Prompt>
Each record must be returned exactly, apart from the pictures, which stay out.

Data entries
——

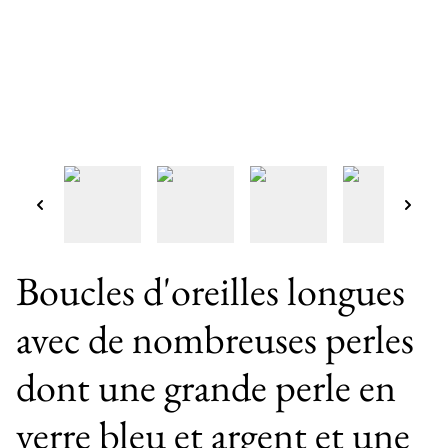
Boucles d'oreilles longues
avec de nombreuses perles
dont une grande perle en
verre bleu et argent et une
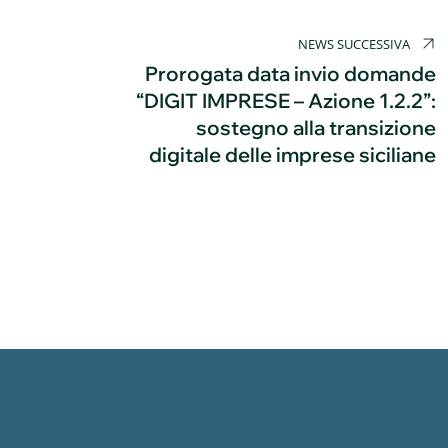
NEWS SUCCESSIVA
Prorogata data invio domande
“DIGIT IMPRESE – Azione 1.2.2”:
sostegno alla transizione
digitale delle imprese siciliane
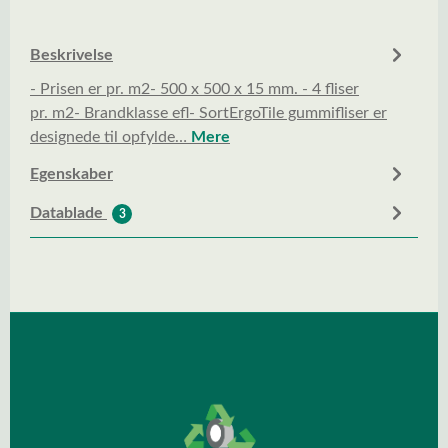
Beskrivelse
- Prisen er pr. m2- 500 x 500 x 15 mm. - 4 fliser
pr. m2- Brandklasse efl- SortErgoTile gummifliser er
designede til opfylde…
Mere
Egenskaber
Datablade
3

——

Response to this task>
Boucles d'oreilles longues
avec de nombreuses perles
dont une grande perle en
verre bleu et argent et une
NEWS SUCCESSIVA
Prorogata data invio domande
“DIGIT IMPRESE – Azione 1.2.2”:
sostegno alla transizione
digitale delle imprese siciliane
Beskrivelse
- Prisen er pr. m2- 500 x 500 x 15 mm. - 4 fliser
pr. m2- Brandklasse efl- SortErgoTile gummifliser er
designede til opfylde…
Mere
Egenskaber
Datablade
3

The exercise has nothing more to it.